Ася перехватила тяжелый взгляд Космача и остановилась. Ей стало жаль парня. Захотелось как-то утешить его, оправдаться перед ним, точно она в чем-то была виновата. Но она не знала, что и как ей говорить. А не поговорить на прощанье с человеком, который любит, казалось ей просто бесчеловечным.
– Вот, Алеша, мы и уезжаем, – сказала она первую попавшуюся фразу и нервно хрустнула пальцами. Космач молчал, медленно обрывая с ветки листья.
– И работали и жили мы все неплохо, дружно, – продолжала смущенно Ася. – Мы со Славкой всегда будем с удовольствием вспоминать всех вас.
– Ну, чего уж там вспоминать нас, – возразил Космач. – Ничего стоящего мы не сказали, не сделали.
Оборванные листья падали на сапоги.
– Нет, почему же, мы так не думаем, – ответила Ася. – Я буду вспоминать тебя, – как бы извиняясь добавила она.
– Не нужно меня вспоминать, – зло проговорил Космач. – Таких, как я, стараются забыть. Подачек мне не нужно.
– Что ты, Алексей, да разве я... – Ася покраснела и в досаде подумала: «Нет, я еще не умею обращаться с людьми... Вот обидела...»
– Ничего мне не нужно, – резко и гордо продолжал Космач. Он зелеными ремешками сдирал с прута кожицу. – Я ничего тебе не говорил и ничего не просил. А то, что у Космача бултыхается в грудной клетке, то Космачу и останется. И не нужно ему капать валерьянку.
Асе понравилась его гордость.
– Извини, если чем обидела. Не поминай лихом.
Космач со свистом рассек воздух белым, скользким прутиком, стегнул по сапогу.
– Не вспоминай и ты меня недобрым словом. Счастливо доехать!
И он пошел небрежной, беспечной походкой...
Грузинцев, с рюкзаком за спиной, с молотком в руке, стоял около машины на плоском камне и курил трубку. Ветер шевелил его бороду. Колеса грузовика утонули в траве, в синих колокольчиках. В бору звонко дробил дятел. Тихо, прибойно шумели сосны. Пахло разопревшей травой и жимолостью.
– Я не забуду вас, – сказал Грузинцев.
– Забудете, – ответила Ася, стоя в кузове. Машина тронулась. – Забудете, – снова сказала Ася. Туман застлал ее глаза. В этом тумане, уже вдали, стоял Грузинцев и махал ей шляпой. Она помахала ему платочком.

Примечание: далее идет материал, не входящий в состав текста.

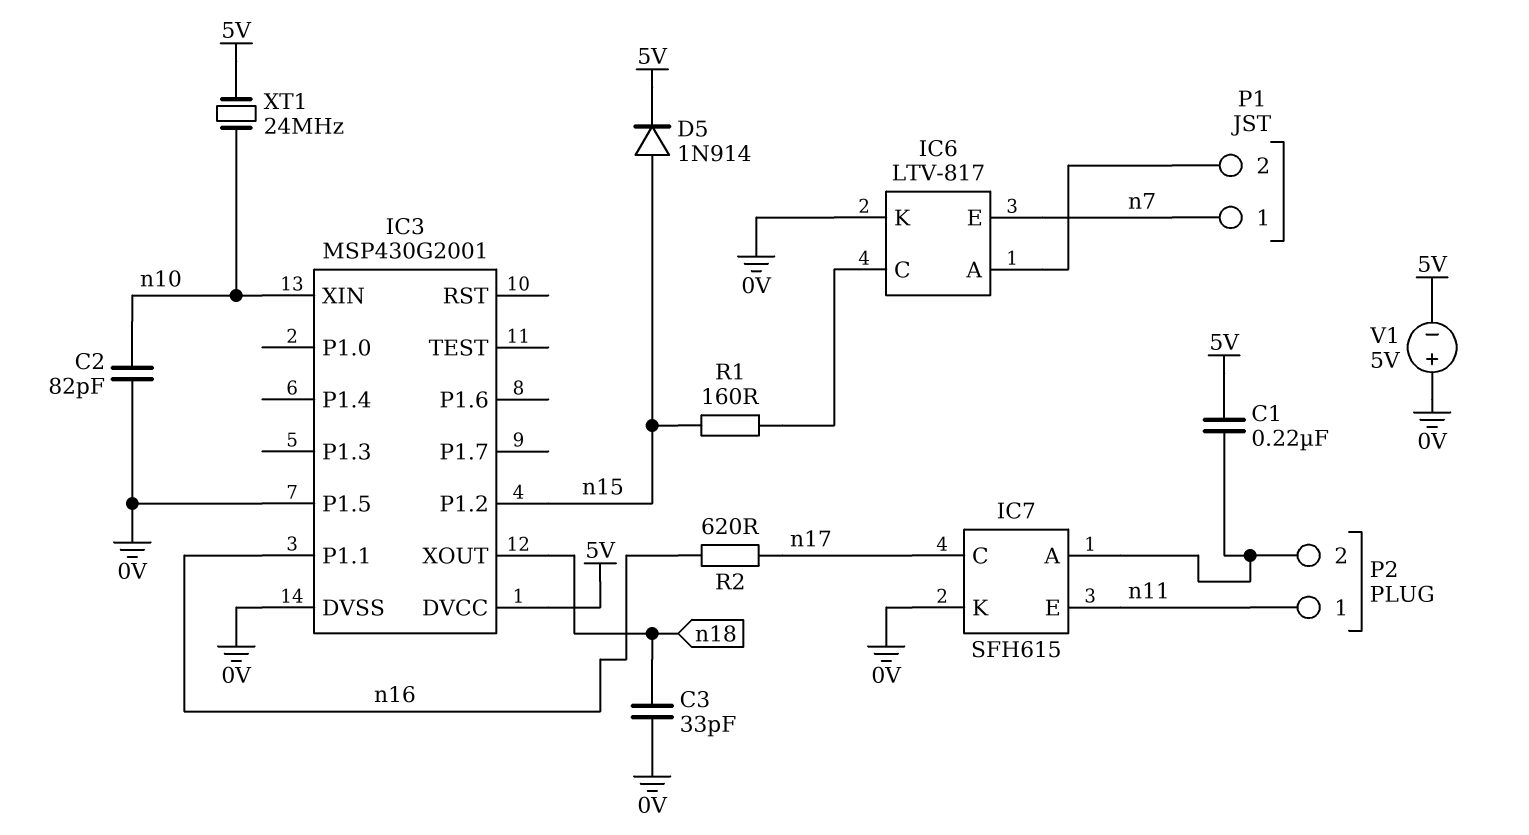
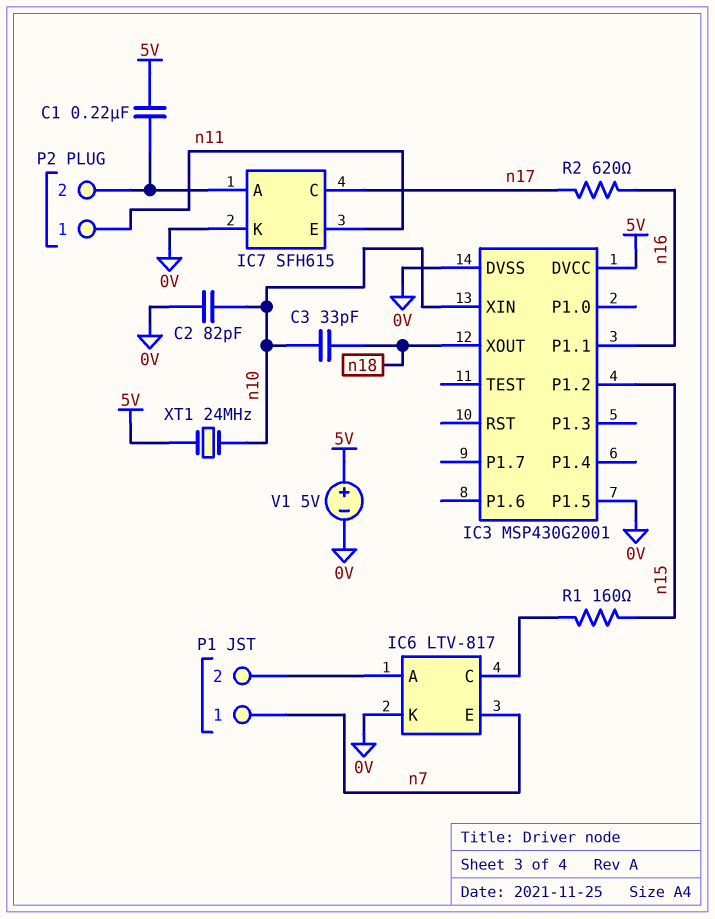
C3: 33pF (0V, n18) -> 33pF (n10, n18)
D5: diode 1N914 (A n15, K 5V) -> none
V1: 5V (plus 0V, minus 5V) -> 5V (plus 5V, minus 0V)

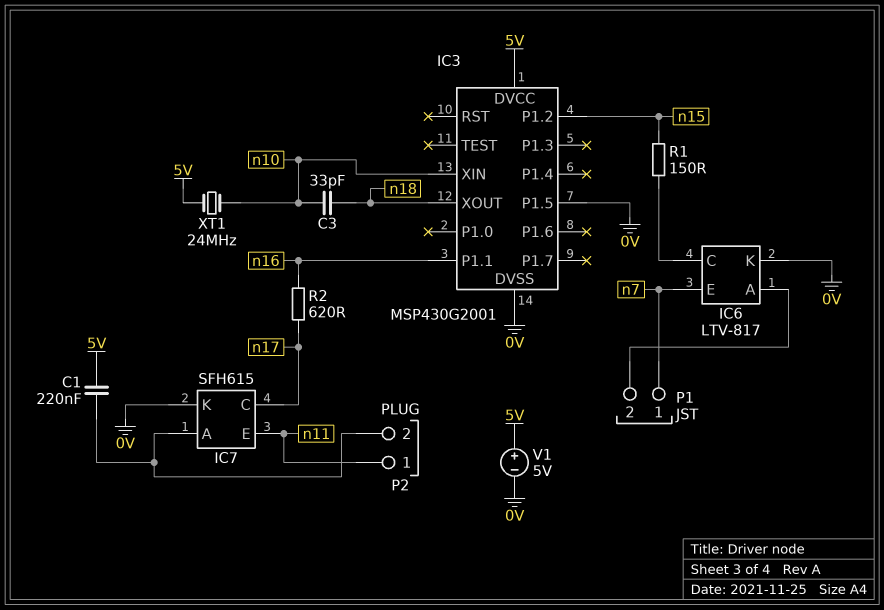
C2: 82pF (0V, n10) -> none
R1: 160 (IC6/C, n15) -> 150 (IC6/C, n15)

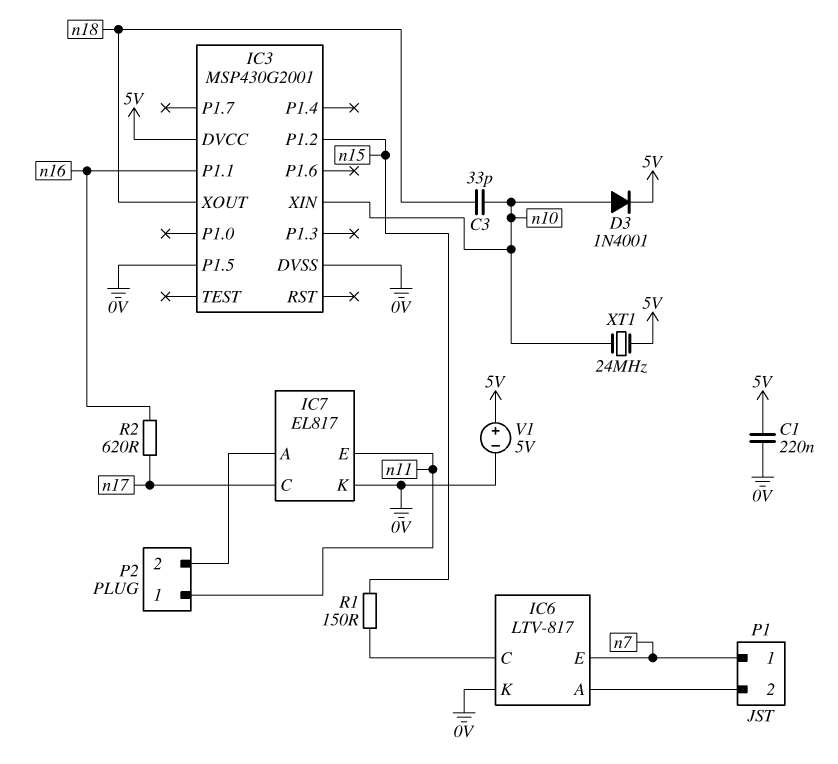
C1: 220nF (5V, IC7/A) -> 220nF (0V, 5V)
D3: none -> diode 1N4001 (A n10, K 5V)
IC7: SFH615 -> EL817

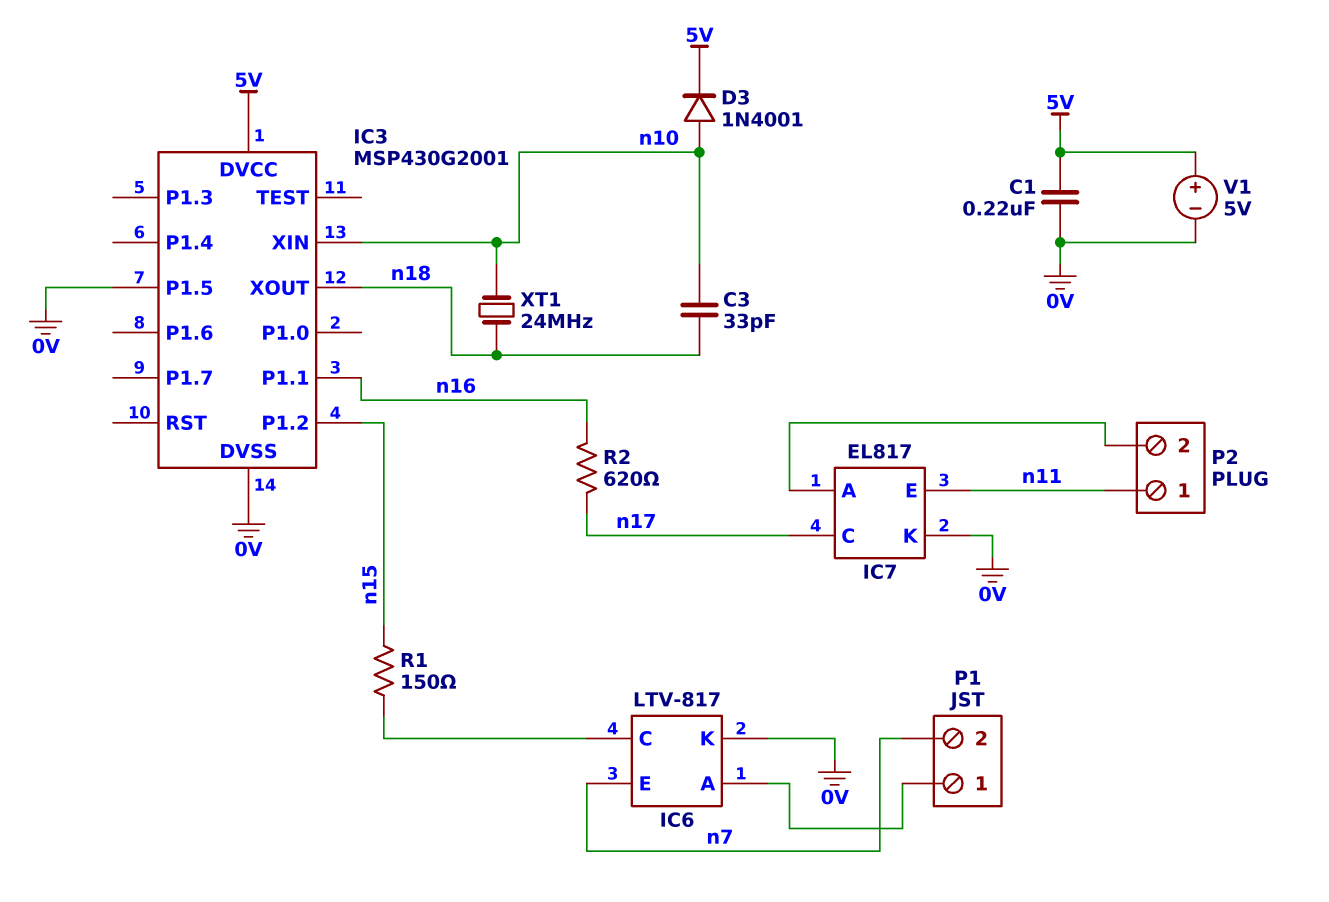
P1 pin 1: n7 -> IC6/A
P1 pin 2: IC6/A -> n7
XT1: 24MHz (5V, n10) -> 24MHz (n10, n18)

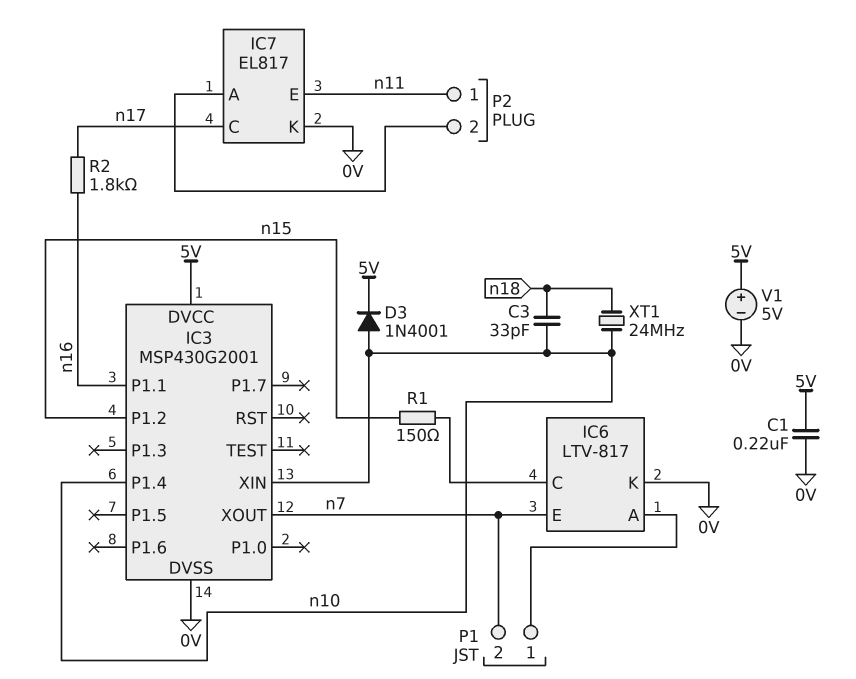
IC3 pin P1.4: none -> n10
IC3 pin P1.5: 0V -> none
IC3 pin XOUT: n18 -> n7
R2: 620 (n16, n17) -> 1.8k (n16, n17)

Палатки, белея, уплывали за кусты. Вот только вьется дымок над костром. Вот скрылся и он за лиственницами. Последний раз просияла болтунья Чара. Грузовик, подпрыгивая на корневищах, въехал в тайгу. Под колесами звучно щелкали сучки. Сосны, шурша, мели ветвями по бортам, по верху кабины.
Вот и все, вот и кончился еще один кусок жизни, отгорел еще один костер.
Но где найдешь человека, не познавшего горечь утраты? Какое ненастное, глухое слово – безвозвратность.
Перед Асей вдруг возник осенний сумрак. А в сумраке вилась прядка дыма, одинокая, печальная. «Что это?» – подумала Ася. И тут же вспомнила дорогу в Сибирь, скамейку в привокзальном сквере, на сырой земле дымящийся окурок, в луже – клочки письма. И долго еще вилась перед ее глазами голубая прядка дыма.
А Грузинцев все стоял, глядя на следы колес в траве. Потом медленно пошел к сопкам, еще раз оглянулся вслед ушедшему грузовику и, наконец, скрылся в пучине тайги.
На берегу Чары, слушая удаляющийся треск сучков и шум грузовика, сидел на колодине Космач. Он недвижно смотрел на бегущую светлую воду.